| TEXTO PROPORCIONADO |
◇ ◇ ◇ ◇ ◇
Desarrollan terapia génica para prevenir el alzhéimer desde su origen genético

La OMS calcula que el alzhéimer representa entre el 60% y el 70% de los casos de demencia, con una tendencia a aumentar con la edad.

El Centro de Investigación Biomédica de La Rioja (CIBIR) desarrolla una terapia génica experimental para prevenir el alzhéimer mediante la modificación del gen APOE4, principal factor genético de riesgo para la enfermedad en su forma no hereditaria.

El proyecto fue presentado este lunes en La Rioja, España, y busca diseñar un tratamiento preventivo dirigido al cerebro a través de edición genética.

La iniciativa fue presentada por la consejera de Salud y Políticas Sociales del Gobierno de La Rioja, María Martín, junto con la investigadora principal de Neurobiología Molecular del CIBIR, Lidia Álvarez-Erviti.

Ambas destacaron que se trata de una línea de investigación considerada pionera a nivel internacional por su enfoque para modificar uno de los principales factores genéticos asociados con el desarrollo del alzhéimer.

El estudio, denominado “APOE-Switch: transformación del alelo APOE4 a APOE3 como terapia modificadora de la enfermedad de Alzheimer”, obtuvo el segundo lugar en el VI Premio de Investigación Científica en Salud de Fundación hna.

El reconocimiento estuvo acompañado de un financiamiento de 50.000 euros para impulsar su desarrollo.

La investigación se centra en el alelo APOE4, considerado el principal factor genético de riesgo para desarrollar alzhéimer de aparición tardía. El objetivo consiste en convertirlo, mediante técnicas de edición génica, en APOE3, una variante no asociada con un incremento del riesgo de padecer la enfermedad.

Para lograrlo, los investigadores emplearán vesículas extracelulares como vehículo para transportar el tratamiento directamente al cerebro.
◇ ◇ ◇ ◇ ◇
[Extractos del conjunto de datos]
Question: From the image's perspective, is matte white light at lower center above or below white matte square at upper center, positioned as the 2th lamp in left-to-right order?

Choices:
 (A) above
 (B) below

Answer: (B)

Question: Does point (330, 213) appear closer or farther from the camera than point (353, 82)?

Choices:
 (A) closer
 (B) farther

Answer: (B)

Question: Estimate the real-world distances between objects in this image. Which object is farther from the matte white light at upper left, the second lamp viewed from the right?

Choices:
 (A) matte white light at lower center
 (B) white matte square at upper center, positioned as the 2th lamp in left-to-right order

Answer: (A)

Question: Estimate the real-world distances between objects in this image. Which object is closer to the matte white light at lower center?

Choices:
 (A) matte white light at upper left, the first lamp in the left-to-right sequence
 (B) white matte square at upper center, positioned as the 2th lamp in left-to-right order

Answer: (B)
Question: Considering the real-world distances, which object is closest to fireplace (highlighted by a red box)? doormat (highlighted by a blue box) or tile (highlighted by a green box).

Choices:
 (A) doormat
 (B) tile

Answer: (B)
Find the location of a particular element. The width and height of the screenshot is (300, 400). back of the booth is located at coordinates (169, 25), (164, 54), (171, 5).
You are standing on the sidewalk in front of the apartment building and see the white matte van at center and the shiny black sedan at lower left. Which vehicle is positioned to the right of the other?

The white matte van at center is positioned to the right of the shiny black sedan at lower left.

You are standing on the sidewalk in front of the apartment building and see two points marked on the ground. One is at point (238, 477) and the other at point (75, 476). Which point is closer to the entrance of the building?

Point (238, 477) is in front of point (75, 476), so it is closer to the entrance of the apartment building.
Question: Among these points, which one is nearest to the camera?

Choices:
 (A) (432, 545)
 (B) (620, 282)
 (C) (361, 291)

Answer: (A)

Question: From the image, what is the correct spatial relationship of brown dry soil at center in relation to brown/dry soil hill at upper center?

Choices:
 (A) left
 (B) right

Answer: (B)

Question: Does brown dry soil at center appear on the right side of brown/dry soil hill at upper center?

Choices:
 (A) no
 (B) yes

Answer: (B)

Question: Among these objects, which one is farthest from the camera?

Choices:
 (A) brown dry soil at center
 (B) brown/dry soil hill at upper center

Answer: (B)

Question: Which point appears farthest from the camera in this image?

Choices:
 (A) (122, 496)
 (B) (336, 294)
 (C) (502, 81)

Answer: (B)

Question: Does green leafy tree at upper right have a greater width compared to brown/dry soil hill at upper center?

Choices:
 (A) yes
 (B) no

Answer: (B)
◇ ◇ ◇ ◇ ◇
| EJERCICIO 1 |
Responde estas preguntas sobre el texto de la terapia génica contra el alzhéimer:
(a) ¿Qué porcentaje de los casos de demencia representa el alzhéimer, según el cálculo de la OMS?
(b) ¿De qué importe fue el financiamiento que acompañó al premio?
(c) ¿En qué variante se busca convertir el alelo APOE4?
| EJERCICIO 2 |
Continúa, por favor, el texto sobre la terapia génica contra el alzhéimer a partir de donde termina.

| RESPUESTA 1 |
(a) Entre el 60% y el 70%.
(b) 50.000 euros.
(c) En APOE3.

| RESPUESTA 2 |
Antes de iniciar la fase experimental, el equipo optimizará la terapia en cultivos celulares y, posteriormente, realizará pruebas en modelos animales portadores de la mutación genética.

Si los resultados son favorables, la investigación abriría la puerta al desarrollo de futuros ensayos clínicos en humanos.

La investigadora explicó que el gen APOE presenta distintas variantes y que una de ellas incrementa considerablemente la probabilidad de desarrollar la enfermedad.

“La idea es cambiar esa proteína para que estas personas tengan el riesgo estándar de padecer la enfermedad”. afirmó Lidia Álvarez-Erviti.

Álvarez-Erviti precisó que portar la mutación no significa que una persona desarrollará inevitablemente alzhéimer, sino que representa un importante factor de riesgo que puede aumentar significativamente la probabilidad de padecerlo.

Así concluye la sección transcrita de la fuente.